« Reset ». Et si nous nous intéressions à ce moment délirant qui traverse la société, la nôtre, où la distinction entre l’œuvre et l’auteur s’avère impossible, où il devient improbable d’entrevoir la différence entre la réalité et la représentation, entre le réel et l’imaginaire, et où des brigades moralisantes vont bientôt se transformer en office de «comité de censure» pour tout et n’importe quoi. Ne lisons plus Céline et Simenon (et bien d’autres). Ne regardons plus de films de Polanski ou d’Hitchcock (et tant d’autres). N’écoutons plus Jim Morrison ni Gainsbourg (et mille autres). Par peur de passer pour un pédophile ou un fasciste, un déviationniste ou un transgresseur hideux, évitons toute création artistique venant de personnages un peu fous, drogués et/ou très alcooliques, parfois déviants sur le plan éthique et politique. Aseptisons-nous du crâne au pied, jusque dans nos moindres pensées. Changeons notre disque dur, oublions notre savoir livresque et notre culture ambivalente, brûlons nos neurones et appuyons sur «Reset» et «Echap» une bonne fois pour toutes, comme sur les réseaux sociaux, quand il suffit d’effacer un «ami» de sa liste, d’enlever un tweet ou un post et de passer à autre chose en pratiquant l’amnésie à tous les temps. Bienvenues, blanches colombes. Le monde nouveau vous tend les bras. Souriez, vous êtes filmés. Vous voilà beaux et présentables aux plus offrants. Et si vous avez des doutes, taisez-vous, esprits faibles! Certains réfléchissent à votre place. Ils disposent d’un «temps de cerveau disponible», hégémonique et assez inépuisable.

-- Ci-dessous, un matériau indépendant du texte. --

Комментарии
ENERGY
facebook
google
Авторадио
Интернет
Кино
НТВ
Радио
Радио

Interdire. On nous a menti. Dieu n’est pas un fumeur de havanes. Et Sganarelle n’a jamais dit: «Qui vit sans tabac n’est pas digne de vivre.» Dom Juan a-t-il seulement existé dans la tête de Molière? La bonne parole divine s’est donc exprimée: «Je ne comprends pas l’importance de la cigarette dans le cinéma français», a déclaré Agnès Buzyn, alias ministre de la Santé (à ne pas confondre avec la prison du même nom). Ainsi, nous serions tous conditionnés, incités «culturellement» à fumer. Imbéciles que nous sommes!
Nous nuisons gravement à notre propre santé et nous ne le savions pas! Géniale idée, l’hypothèse d’interdire toute apparition de clopes dans le cinéma – ne parlons pas de la voie publique, ce qui arrivera tôt ou tard. Mais, alors, interdisons de nos écrans, immédiatement, les verres de whisky, de petites ou de grandes marques d’ailleurs, le mal est équivalent. Interdisons revolvers et colts de tous les westerns, et bien sûr Magnum et Glock que les policiers manipulent: ils raniment nos envies de meurtres. Interdisons les fusils à lunette, parce que, franchement, tuer de loin, c’est moche. Interdisons les hold-up: ils réveillent en nous les primo-délinquants que nous fûmes. Interdisons les polars et demandons à Gallimard de renoncer à sa «Série noire». Interdisons les couteaux, les fourchettes, baguettes chinoises et japonaises des cuisines aménagées: un accident volontaire arrive si vite. Interdisons les cordes à sauter, afin de ne pas réactiver nos goûts de crime ou de suicide par pendaison. Interdisons les grandes tablées conviviales, qui ne sont que débauches de vin et de mets trop riches pour nos artères. Interdisons les scènes de sexe: le risque est trop grand de devenir accros. En fait, interdisons l’amour: c’est sale, la confrontation des corps, et souvent ça finit mal. Interdisons les Noirs, les Arabes, les musulmans, les Métèques et les migrants, de même que les communistes, les gauchistes, les sartriens et les marxiens: manquerait plus qu’on fasse de la politique en plus. Interdisons les rêves et les cauchemars: on ne sait jamais où ils nous embarquent. Interdisons la liberté: trop dangereux. Interdisons la procréation et les naissances: ça se termine toujours au cimetière. Ah! le bloc-noteur allait oublier l’essentiel: et si on interdisait d’abord la connerie, histoire de dégager le terrain. Pour tailler la route. Et allumer un bon havane. Allez, vive la Rêvolution (la vraie)!